Figure 4. ASCL1 suppression inhibits BON cell proliferation and CgA expression.

Treatment with an ASCL1-specific siRNA resulted in an inhibition in BON cell proliferation over a 6 day period. A MTT cell viability assay was performed every 2 days, and optical densities were normalized to values starting from the day of transfection.

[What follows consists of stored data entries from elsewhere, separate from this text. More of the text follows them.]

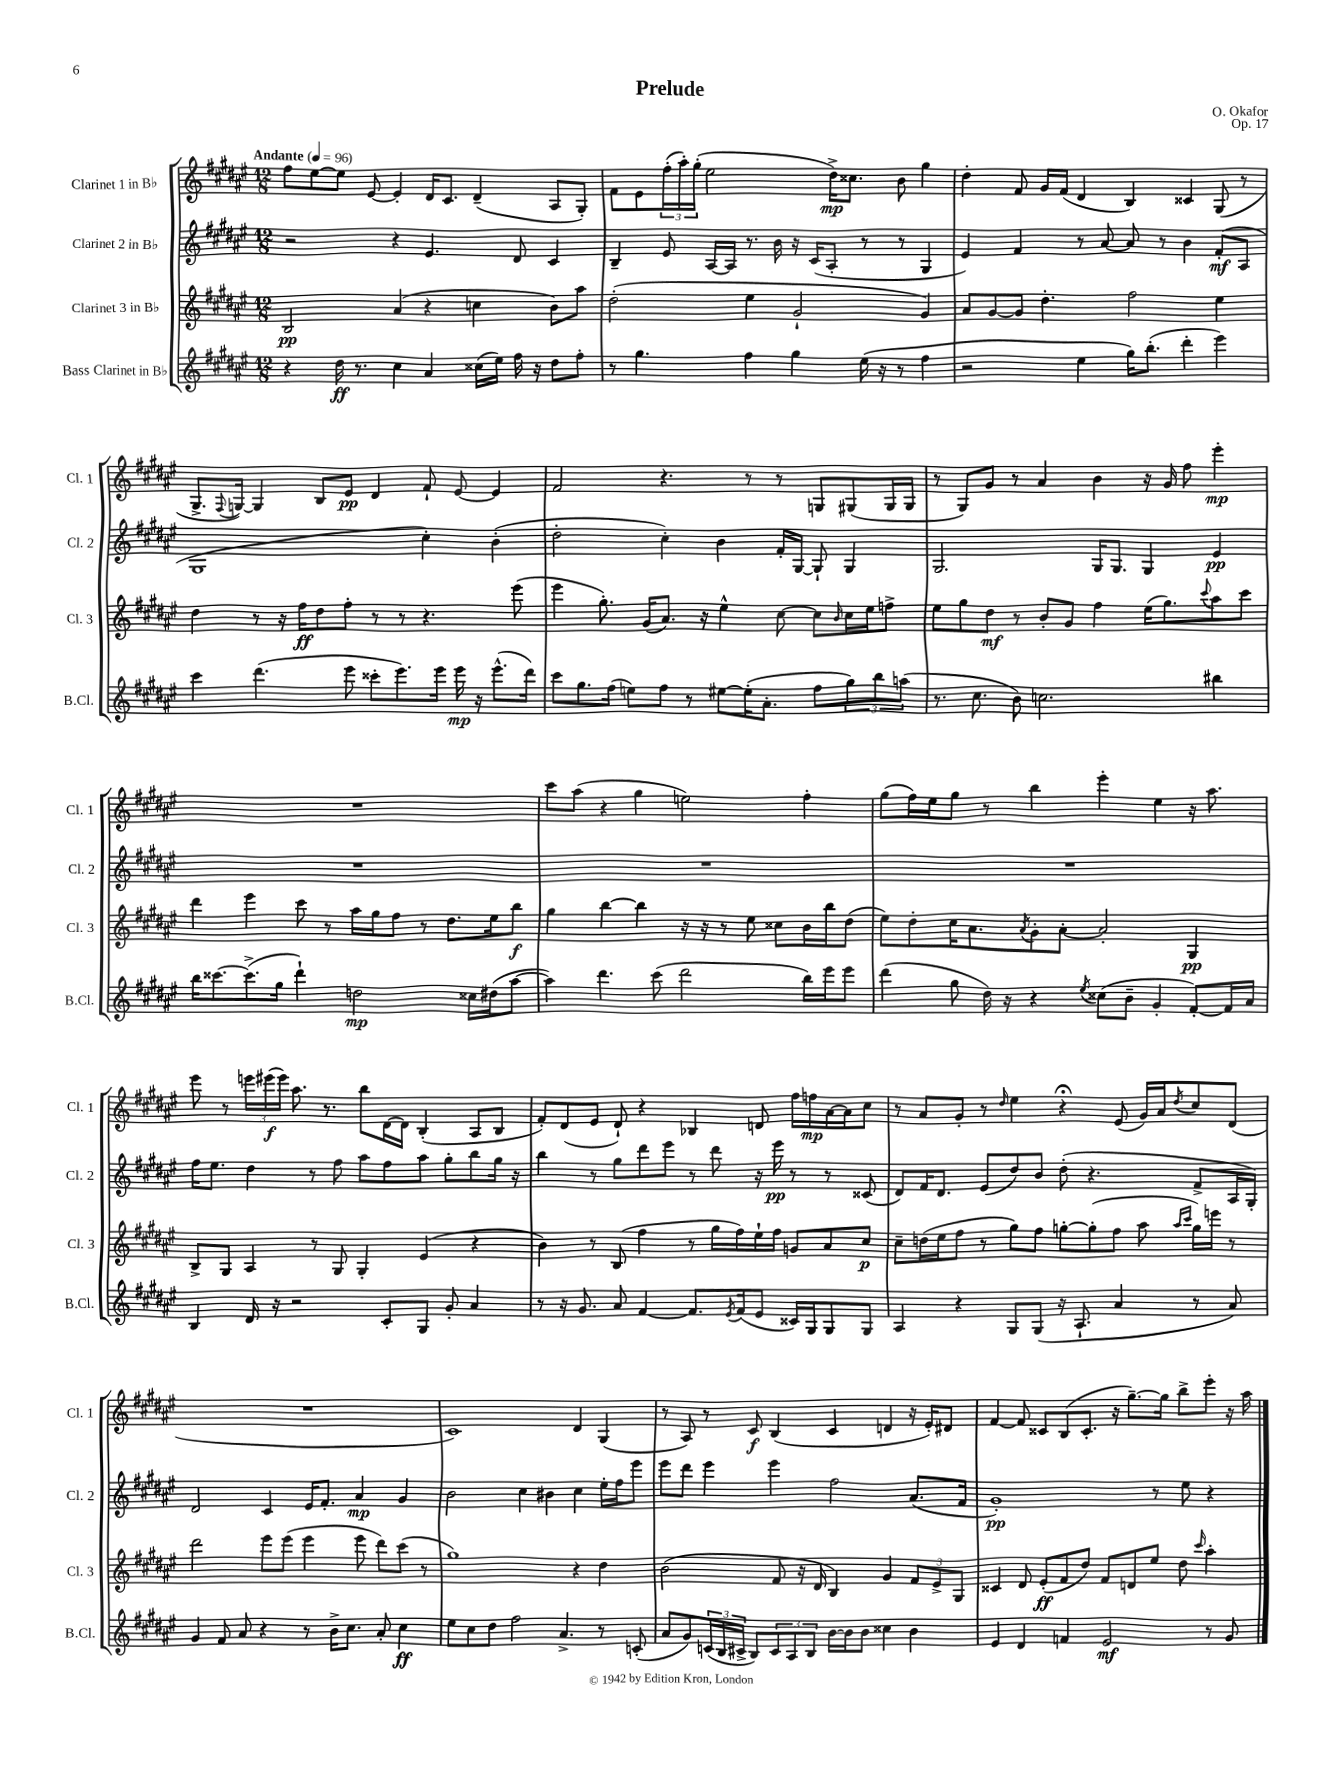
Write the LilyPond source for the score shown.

\header { title = "Prelude" composer = "O. Okafor" opus = "Op. 17" }
<<
\new StaffGroup <<
\new Staff = "s0" \with { instrumentName = "Clarinet 1 in Bb" shortInstrumentName = "Cl. 1" } {
    \clef treble \key fis \major \numericTimeSignature \time 12/8 \tempo "Andante" 4 = 96
    fis''8 eis''8~ eis''8 eis'8~ eis'4-. dis'16 cis'8. dis'4--( ais8 gis8-.) |
    fis'8 eis'8 \tuplet 3/2 { fis''16-.( ais''16-.) gis''16-.( } eis''2 dis''16->\mp) cisis''8. b'8 gis''4 |
    dis''4-. fis'8 gis'16 fis'16( dis'4 b4) cisis'4 gis8( r8 |
    gis8.-> \appoggiatura { fis8 } g16~) g4 b8 eis'8\pp dis'4 fis'8-! eis'8~ eis'4 |
    fis'2 r4. r8 r8 g8 gis8( gis16 gis16 |
    r8 gis8) gis'8 r8 ais'4 b'4 r16 gis'16 fis''8 eis'''4-.\mp |
    R1. |
    cis'''8 ais''8( r4 gis''4 e''2) fis''4-. |
    gis''8( fis''16) eis''16 gis''8 r8 b''4 eis'''4-. eis''4 r16 ais''8. |
    eis'''8 r8 \tuplet 3/2 { e'''16 eis'''16\f( eis'''16) } ais''8. r8. b''8 dis'16~ dis'16 b4-.( ais8 b8 |
    fis'8-.) dis'8( eis'8 dis'8-!) r4 bes4 d'8 fis''16 f''16\mp ais'16~ ais'16 cis''8 |
    r8 ais'8 gis'8-. r8 \grace { dis''16 } eis''4 r4\fermata eis'8( gis'16) ais'16 \acciaccatura { dis''8 } cis''8 dis'8( |
    R1. |
    cis'1) dis'4 gis4( |
    r8 ais8) r8 cis'8\f b4( cis'4 d'4 r16 eis'16-.) dis'8 |
    fis'4~ fis'8 cisis'8 b8( cisis'8.-. r16 gis''8.~--) gis''16 b''8-> eis'''8-. r16 ais''16 \bar "|." |
}
\new Staff = "s1" \with { instrumentName = "Clarinet 2 in Bb" shortInstrumentName = "Cl. 2" } {
    \clef treble \key fis \major \numericTimeSignature \time 12/8
    r2 r4 eis'4. dis'8 cis'4 |
    b4-- eis'8 ais16~ ais16 r8. b'16 r16 cis'16( ais8-. r8 r8 gis4 |
    eis'4) fis'4 r8 ais'8~ ais'8 r8 b'4 fis'8-.\mf( ais8 |
    gis1 cis''4-.) b'4-.( |
    dis''2-. cis''4-.) b'4 fis'16-. gis16~ gis8-! gis4 |
    gis2. gis16 gis8. gis4 eis'4\pp |
    R1. |
    R1. |
    R1. |
    fis''16 eis''8. dis''4 r8 fis''8 ais''8 fis''8 ais''8 gis''8-. b''8 gis''16 r16 |
    b''4 r8 gis''8 dis'''8 eis'''8 r8 dis'''8 r16 eis'''16\pp r8 r8 cisis'8( |
    dis'8) fis'16 dis'8. eis'8( dis''8) b'8 dis''8-.( r4. fis'8-> ais16 gis16-.) |
    dis'2 cis'4 eis'16 fis'8.-. ais'4\mp gis'4 |
    b'2 cis''4 bis'4 cis''4 eis''16-. fis''16 eis'''8 |
    eis'''8 dis'''8 eis'''4 eis'''4 fis''2 ais'8.( fis'16 |
    gis'1-.\pp) r8 eis''8 r4 \bar "|." |
}
\new Staff = "s2" \with { instrumentName = "Clarinet 3 in Bb" shortInstrumentName = "Cl. 3" } {
    \clef treble \key fis \major \numericTimeSignature \time 12/8
    b2\pp ais'4( r4 c''4 b'8) ais''8 |
    dis''2-.( eis''4 gis'2-! gis'4) |
    ais'8 gis'8~ gis'8 dis''4.-. fis''2 eis''4 |
    dis''4 r8 r16 fis''16\ff dis''8 fis''8-. r8 r8 r4. eis'''8( |
    eis'''4 gis''8.-.) gis'16( ais'8.) r16 eis''4-^ cis''8~ cis''8 \grace { b'16 } cis''16 eis''16 f''8-> |
    eis''8 gis''8 dis''8\mf r8 b'8-. gis'8 fis''4 eis''16( gis''8.) \appoggiatura { cis'''8 } ais''8 cis'''8 |
    dis'''4 eis'''4 cis'''8 r8 ais''16 gis''16 fis''8 r8 dis''8. eis''16 b''8\f |
    gis''4 b''4~ b''4 r16 r16 r8 eis''8 cisis''8 b'16 b''16 dis''8( |
    eis''8) dis''8-. cis''16 ais'8. \acciaccatura { ais'8 } gis'8-. ais'8~-. ais'2-. gis4\pp |
    b8-> gis8 ais4 r8 gis8 gis4-. eis'4( r4 |
    b'4) r8 b8( fis''4 r8 gis''16 fis''16) eis''16-! fis''16 g'8 ais'8 cis''8\p |
    cis''8-- d''16( eis''16 fis''8 r8 gis''8) fis''8 g''8~-. g''8-.( fis''8 ais''8 \grace { ais''16 cis'''16 } g''16) e'''16 r8 |
    dis'''2 eis'''8 eis'''8( eis'''4 eis'''8 dis'''8) cis'''8( r8 |
    gis''1) r4 dis''4 |
    b'2( fis'8 r16 dis'16 b4) gis'4 \tuplet 3/2 { fis'8 eis'8-> gis8 } |
    cisis'4 dis'8 eis'8-.\ff( fis'8 dis''8) fis'8 d'8 eis''8 dis''8 \grace { cis'''16 } ais''4-. \bar "|." |
}
\new Staff = "s3" \with { instrumentName = "Bass Clarinet in Bb" shortInstrumentName = "B.Cl." } {
    \clef treble \key fis \major \numericTimeSignature \time 12/8
    r4 dis''16\ff r8. cis''4 ais'4 cisis''16( eis''16) fis''16 r16 dis''8 fis''8-. |
    r8 gis''4. fis''4 gis''4 eis''16( r16 r8 fis''4 |
    r2 eis''4 gis''16) b''8.-.( dis'''4-. eis'''4) |
    cis'''4 dis'''4.( eis'''8 cisis'''8-. eis'''8.) eis'''16 eis'''16\mp r16 eis'''8.-^( dis'''16) |
    cis'''8 gis''8. fis''16( e''8) fis''8 r8 eis''8~ eis''16-.( ais'8.-. fis''8 \tuplet 3/2 { gis''8) b''8 a''8( } |
    r8. cis''8. b'8) c''2. bis''4 |
    b''16 cisis'''8.~ cisis'''8.->( gis''16 dis'''4-!) d''2\mp cisis''16 dis''16( ais''8~ |
    ais''4) dis'''4. cis'''8( dis'''2 b''16) eis'''16 eis'''8 |
    dis'''4( gis''8 dis''16) r16 r4 \acciaccatura { eis''8 } cisis''8( b'8-- gis'4-. fis'8~-.) fis'16 ais'16 |
    b4 dis'16 r16 r2 cis'8-. gis8 gis'8-. ais'4 |
    r8 r16 gis'8. ais'8 fis'4~ fis'8. \acciaccatura { eis'8 } fis'16( eis'8 cisis'16) gis16 gis8 gis8 |
    ais4 r4 gis8 gis8( r16 ais8.-! ais'4 r8 ais'8) |
    gis'4 fis'8 ais'8 r4 r8 b'16-> cis''8. ais'8-. cis''4\ff |
    eis''8 cis''8 dis''8 fis''2 ais'4.-> r8 c'8-.( |
    ais'8 gis'8) \tuplet 3/2 { c'16( b16 cis'16-> } b8) \tuplet 3/2 { cis'8 ais8 b8 } b'16~ b'16 b'8 cisis''4 b'4 |
    eis'4 dis'4 f'4 eis'2\mf r8 gis'8 \bar "|." |
}
>>
>>
\layout { \context { \Score \remove "Bar_number_engraver" } }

No effect was observed on cell proliferation among cells treated with the nonspecific-siRNA (NS-siRNA) relative to cells treated with Lipofectamine 2000^® alone (no siRNA). Data is graphed ± SEM (*p<0.05) (A). Cell lysates were harvested every 2 days and Western blotting was performed to assess the degree of ASCL1 knockdown. Protein expression of ASCL1 was continuously suppressed over the 6 day period while still present in cells treated with the NS-siRNA or Lipofectamine 2000^® alone (B). BON cells were treated with ASCL1-siRNA at concentrations ranging from 5nM to 40nM to achieve a steady reduction in ASCL1 expression. Western blotting revealed that CgA levels directly correlated with ASCL1 levels as they were progressively diminished alongside incremental ASCL1 depletion. Once again, the NS-siRNA treated group (NS) did not experience any change in ASCL1 or CgA levels (C).